**Exercise**: Pull out every line of text in the items below that contains the string "لايف", and list those lines.

**Given records**:
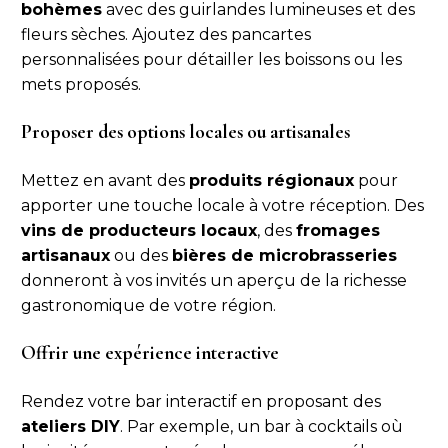
bohèmes
avec des guirlandes lumineuses et des
fleurs sèches. Ajoutez des pancartes
personnalisées pour détailler les boissons ou les
mets proposés.
Proposer des options locales ou artisanales
Mettez en avant des
produits régionaux
pour
apporter une touche locale à votre réception. Des
vins de producteurs locaux
, des
fromages
artisanaux
ou des
bières de microbrasseries
donneront à vos invités un aperçu de la richesse
gastronomique de votre région.
Offrir une expérience interactive
Rendez votre bar interactif en proposant des
ateliers DIY
. Par exemple, un bar à cocktails où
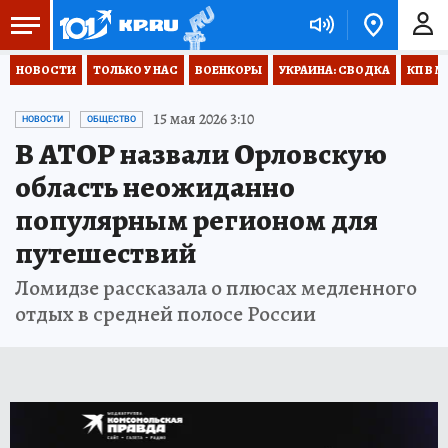
НОВОСТИ
ТОЛЬКО У НАС
ВОЕНКОРЫ
УКРАИНА: СВОДКА
КП В М
15 мая 2026 3:10
НОВОСТИ
ОБЩЕСТВО
В АТОР назвали Орловскую
область неожиданно
популярным регионом для
путешествий
Ломидзе рассказала о плюсах медленного
отдых в средней полосе России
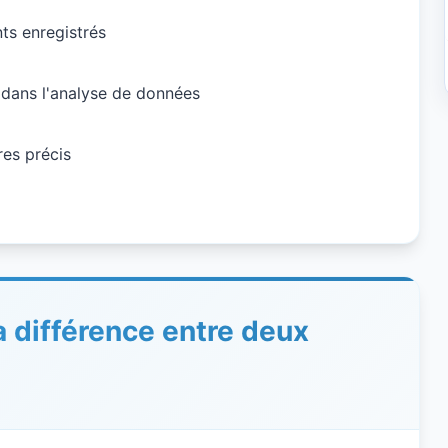
ts enregistrés
 dans l'analyse de données
ires précis
 différence entre deux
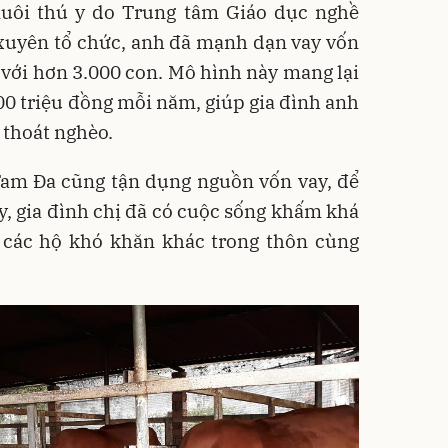
uôi thú y do Trung tâm Giáo dục nghề
xuyên tổ chức, anh đã mạnh dạn vay vốn
à với hơn 3.000 con. Mô hình này mang lại
00 triệu đồng mỗi năm, giúp gia đình anh
 thoát nghèo.
Tam Đa cũng tận dụng nguồn vốn vay, để
ay, gia đình chị đã có cuộc sống khấm khá
ợ các hộ khó khăn khác trong thôn cùng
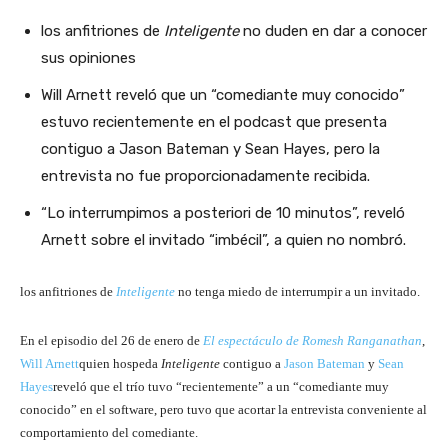
los anfitriones de
Inteligente
no duden en dar a conocer
sus opiniones
Will Arnett reveló que un “comediante muy conocido”
estuvo recientemente en el podcast que presenta
contiguo a Jason Bateman y Sean Hayes, pero la
entrevista no fue proporcionadamente recibida.
“Lo interrumpimos a posteriori de 10 minutos”, reveló
Arnett sobre el invitado “imbécil”, a quien no nombró.
los anfitriones de
Inteligente
no tenga miedo de interrumpir a un invitado.
En el episodio del 26 de enero de
El espectáculo de Romesh Ranganathan
,
Will Arnett
quien hospeda
Inteligente
contiguo a
Jason Bateman
y
Sean
Hayes
reveló que el trío tuvo “recientemente” a un “comediante muy
conocido” en el software, pero tuvo que acortar la entrevista conveniente al
comportamiento del comediante.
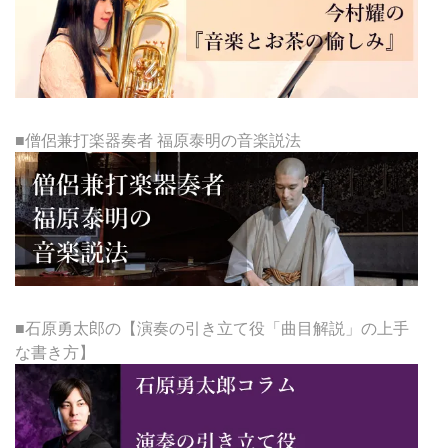
■僧侶兼打楽器奏者 福原泰明の音楽説法
■石原勇太郎の【演奏の引き立て役「曲目解説」の上手
な書き方】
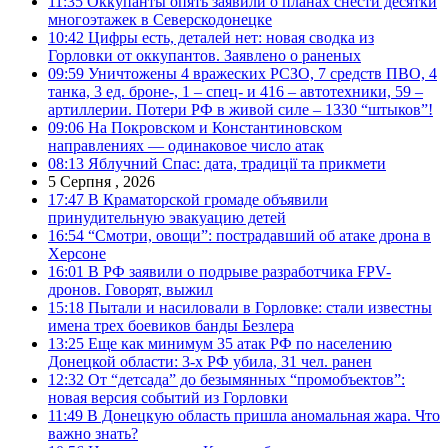
11:35
Оккупанты опять заявили о планах снести десятки
многоэтажек в Северскодонецке
10:42
Цифры есть, деталей нет: новая сводка из
Горловки от оккупантов. Заявлено о раненых
09:59
Уничтожены 4 вражеских РСЗО, 7 средств ПВО, 4
танка, 3 ед. броне-, 1 – спец- и 416 – автотехники, 59 –
артиллерии. Потери РФ в живой силе – 1330 “штыков”!
09:06
На Покровском и Константиновском
направлениях — одинаковое число атак
08:13
Яблучний Спас: дата, традиції та прикмети
5 Серпня , 2026
17:47
В Краматорской громаде объявили
принудительную эвакуацию детей
16:54
“Смотри, овощи”: пострадавший об атаке дрона в
Херсоне
16:01
В РФ заявили о подрыве разработчика FPV-
дронов. Говорят, выжил
15:18
Пытали и насиловали в Горловке: стали известны
имена трех боевиков банды Безлера
13:25
Еще как минимум 35 атак РФ по населению
Донецкой области: 3-х РФ убила, 31 чел. ранен
12:32
От “детсада” до безымянных “промобъектов”:
новая версия событий из Горловки
11:49
В Донецкую область пришла аномальная жара. Что
важно знать?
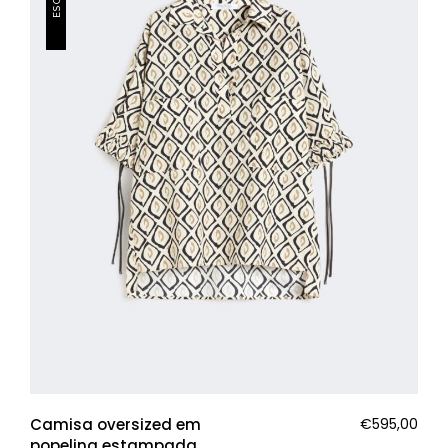
Camisa oversized em
€
595,00
popelina estampada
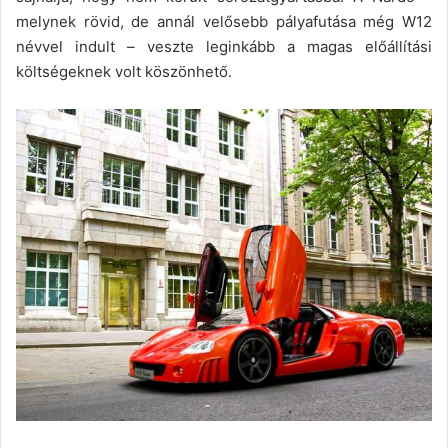
melynek rövid, de annál velősebb pályafutása még W12
névvel indult – veszte leginkább a magas előállítási
költségeknek volt köszönhető.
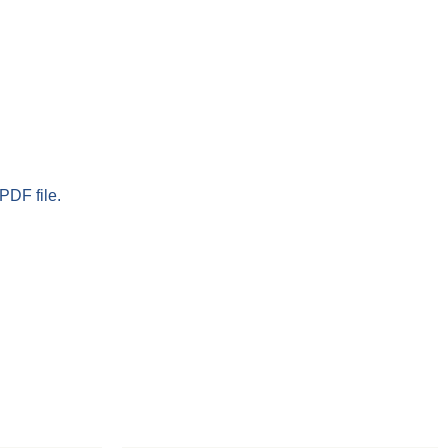
PDF file.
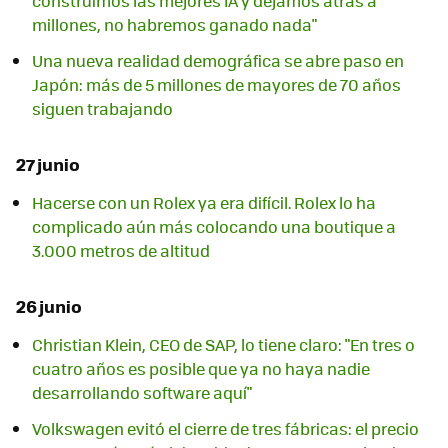
construimos las mejores IA y dejamos atrás a
millones, no habremos ganado nada"
Una nueva realidad demográfica se abre paso en
Japón: más de 5 millones de mayores de 70 años
siguen trabajando
27 junio
Hacerse con un Rolex ya era difícil. Rolex lo ha
complicado aún más colocando una boutique a
3.000 metros de altitud
26 junio
Christian Klein, CEO de SAP, lo tiene claro: "En tres o
cuatro años es posible que ya no haya nadie
desarrollando software aquí"
Volkswagen evitó el cierre de tres fábricas: el precio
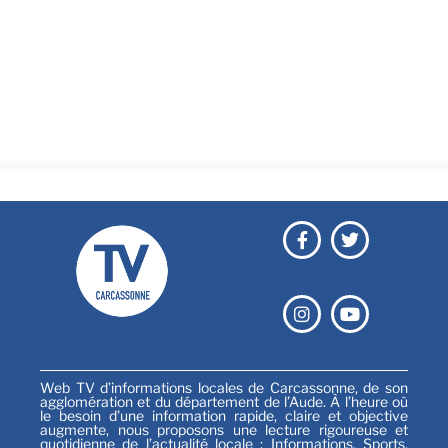
Brèves
Culture & loisirs
Émissions
Festival
Sports
Web TV d’informations locales de Carcassonne, de son
agglomération et du département de l’Aude. À l’heure où
le besoin d’une information rapide, claire et objective
augmente, nous proposons une lecture rigoureuse et
quotidienne de l’actualité locale : Informations, Sports,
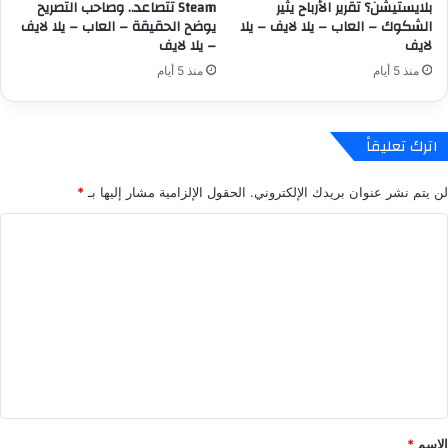
بلايستيشن؟ تقرير الأرباح يثير
Steam تتصاعد.. وصاحب التصريح
ت
د
الشكوك – العاب – يلا لايف – يلا
يوضح الحقيقة – العاب – يلا لايف
و
ا
لايف
– يلا لايف
ف
ل
منذ 5 أيام
منذ 5 أيام
ر
ل
ة
ع
ل
ب
ج
ة
اترك تعليقاً
م
ب
ي
ع
لن يتم نشر عنوان بريدك الإلكتروني.
الحقول الإلزامية مشار إليها بـ
*
ع
و
ا
د
ا
ل
ة
ل
م
ب
ن
ط
ت
ص
ل
ع
ا
م
ت
ل
ن
–
A
ي
ا
v
ق
ل
e
ع
n
*
الاسم
*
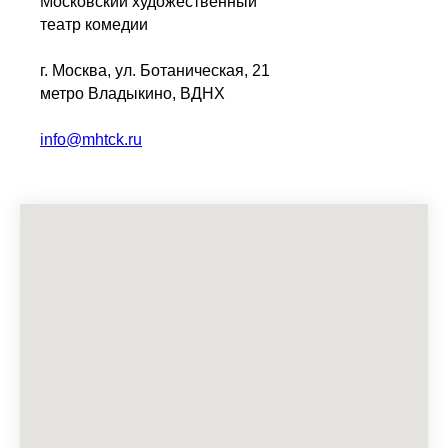
Московский художественный
театр комедии
г. Москва, ул. Ботаническая, 21
метро Владыкино, ВДНХ
info@mhtck.ru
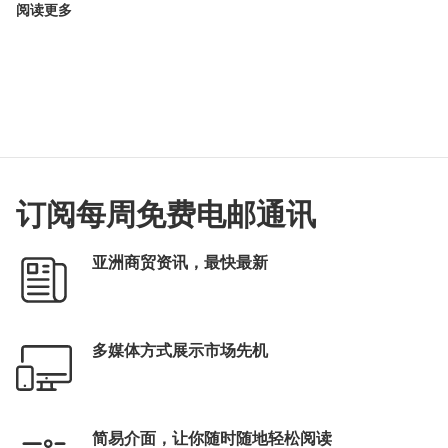
阅读更多
订阅每周免费电邮通讯
亚洲商贸资讯，最快最新
多媒体方式展示市场先机
简易介面，让你随时随地轻松阅读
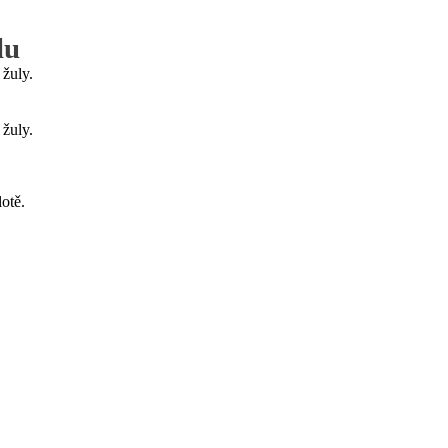
lu
 žuly.
 žuly.
otě.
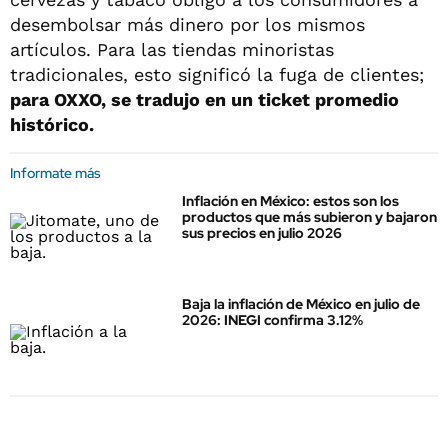
desembolsar más dinero por los mismos
artículos. Para las tiendas minoristas
tradicionales, esto significó la fuga de clientes;
para OXXO, se tradujo en un ticket promedio
histórico.
Informate más
Inflación en México: estos son los
productos que más subieron y bajaron
sus precios en julio 2026
Baja la inflación de México en julio de
2026: INEGI confirma 3.12%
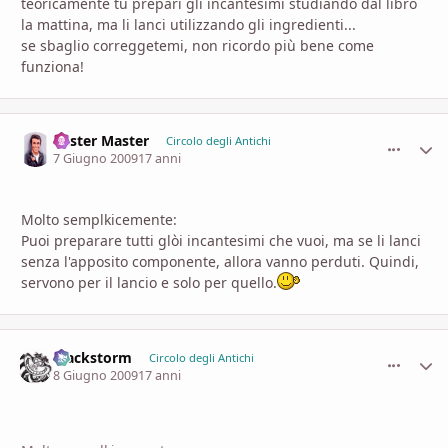
teoricamente tu prepari gli incantesimi studiando dal libro
la mattina, ma li lanci utilizzando gli ingredienti...
se sbaglio correggetemi, non ricordo più bene come
funziona!
Mister Master
comment_
Stati
Circolo degli Antichi
7 Giugno 2009
17 anni
Molto semplkicemente:
Puoi preparare tutti glòi incantesimi che vuoi, ma se li lanci
senza l'apposito componente, allora vanno perduti. Quindi,
servono per il lancio e solo per quello.
Blackstorm
comment_
Stati
Circolo degli Antichi
8 Giugno 2009
17 anni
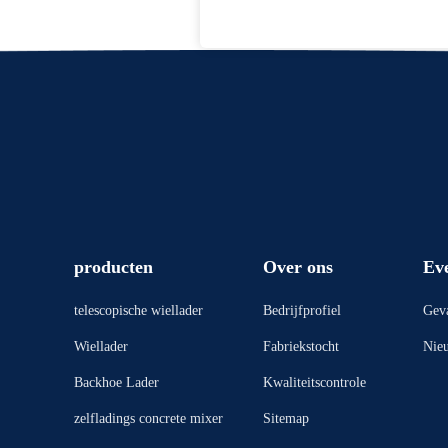
producten
Over ons
Ev
telescopische wiellader
Bedrijfprofiel
Geva
Wiellader
Fabriekstocht
Nie
Backhoe Lader
Kwaliteitscontrole
zelfladings concrete mixer
Sitemap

**Solution to this exercise**:
الشكوك – العاب – يلا لايف – يلا
يوضح الحقيقة – العاب – يلا لايف
لايف
– يلا لايف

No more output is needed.